Oggi, si dice, «L’importante è che un ragazzo sappia argomentare, che abbia la capacità di sviluppare un discorso, che ne mostri la logicità, che abbia le competenze e le abilità ecc.». Va bene, tutto bellissimo. Come però un ragazzo possa acquisire queste abilità e queste competenze senza prima essere passato delle conoscenze a prima vista aride, rimane per me un mistero insolubile. Su cosa si argomenta? Cosa collega? E come si può fare Latino senza il possesso nozionistico, meccanico, mnemonico, ripetitivo, delle declinazioni o delle desinenze verbali? E Inglese senza il possesso dei verbi irregolari? Come si può fare Storia senza le date? E Matematica senza le tabelline? Mistero della fede.
Ma ancora di più. L’essere umano è uno, tutto intero, e ogni sua componente contribuisce alla sua fioritura. Siamo sicuri che farlo a pezzi, lasciando da parte la memoria, sia il suo bene? Siamo sicuri che la memoria sia inutile, e che smettere di allenarla non porti anche le altre (prima fra tutte l’intelligenza) a rimetterci?
Per non parlare dei compiti. Solo chi ha perso completamente il senso della scuola potrebbe ipotizzarne l’abolizione, ritenendola pure sensata.
Come si può crescere senza l’allenamento? Come si può migliorare se non si continua a praticare quello che si è imparato, rendendolo sempre migliore? Se voglio crescere nel corpo devo fare gli esercizi. Se voglio imparare a suonare bene devo fare gli esercizi. Se voglio prendere la patente devo esercitarmi nelle guide. Perfino per la crescita spirituale ci sono gli esercizi.

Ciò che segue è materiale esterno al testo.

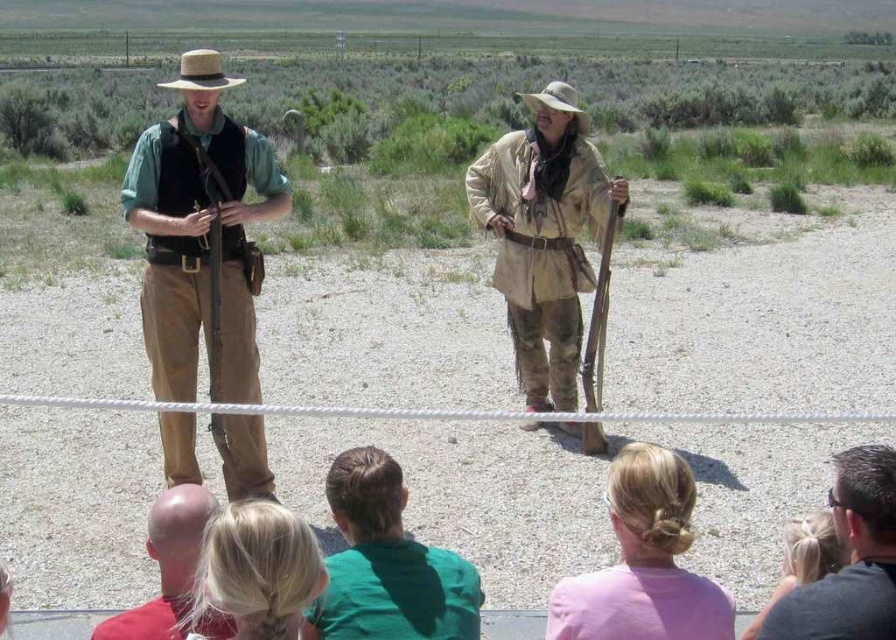
Which is behind, point (819, 538) or point (556, 108)?

The point (556, 108) is more distant.

Is point (811, 548) more distant than point (547, 90)?

No.

Which is in front, point (802, 529) or point (550, 90)?

Point (802, 529) is more forward.

Identify the location of blonde hair at upper center. This screenshot has height=640, width=896. (803, 557).

Can you confirm if dirt field at center is positioned below matte green shirt at center?

No.

Is point (448, 509) positioned after point (174, 316)?

Yes, point (448, 509) is behind point (174, 316).

Which is in front, point (653, 392) or point (171, 461)?

Point (171, 461) is in front.

Where is `dirt field at center`? The width and height of the screenshot is (896, 640). dirt field at center is located at coordinates (760, 316).

Does matte green shirt at center have a lesser height compared to brown straw cowboy hat at upper left?

Yes.

How far apart are matte green shirt at center and brown straw cowboy hat at upper left?

A distance of 29.68 feet exists between matte green shirt at center and brown straw cowboy hat at upper left.

Between point (185, 364) and point (188, 54), which one is positioned in front?

Positioned in front is point (188, 54).

The height and width of the screenshot is (640, 896). Identify the location of matte green shirt at center. (201, 236).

Dappertutto è necessario allenarsi per poter migliorare.
Ma nella scuola no. Per qualche strano motivo a scuola questo dovrebbe essere possibile, anzi auspicabile.
Nella scuola ci si può anche non allenare e non fare esercizio, pretendendo però che il risultato arrivi comunque. Certo, non sempre i compiti sono accattivanti. A volte sono anche noiosi che più noiosi non si può. Ma è un buon motivo per non assegnarli più? Per Sinner è stato accattivante passare intere sedute di allenamento per imparare il rovescio a una mano? È forse accattivante per uno studente di violino passare giornate intere a imparare a pizzicare sempre la stessa corda, per ore ed ore? E quindi? Non serve a nulla farlo?
I compiti sono imprescindibili per la crescita, per la stabilizzazione e il consolidamento delle proprie conquiste, per la presa di coscienza dei propri limiti e delle proprie qualità. Farli o non farli è una scelta dell’alunno, lo è sempre stata. Ma arrivare a pretendere che non vengano proprio assegnati, adducendo a questa richiesta perfino motivazioni pseudo-educative, è davvero troppo. Così si alimenta soltanto l’idea di poter ottenere tutto senza fatica. E nello stesso momento si porta avanti anche quell’antipatica presunzione di saper fare l’insegnante meglio degli insegnanti stessi, ergendosi a giudici del loro lavoro.
Per favore, lasciate che siano gli insegnanti a decidere! Sono loro che stanno quotidianamente in classe con gli alunni e lavorano insieme a loro, sono loro che più di tutti hanno il reale polso della situazione, sono loro che più di tutti dovrebbero sapere come agire per il meglio. Arrivando anche ad assegnare (addirittura!) dei compiti.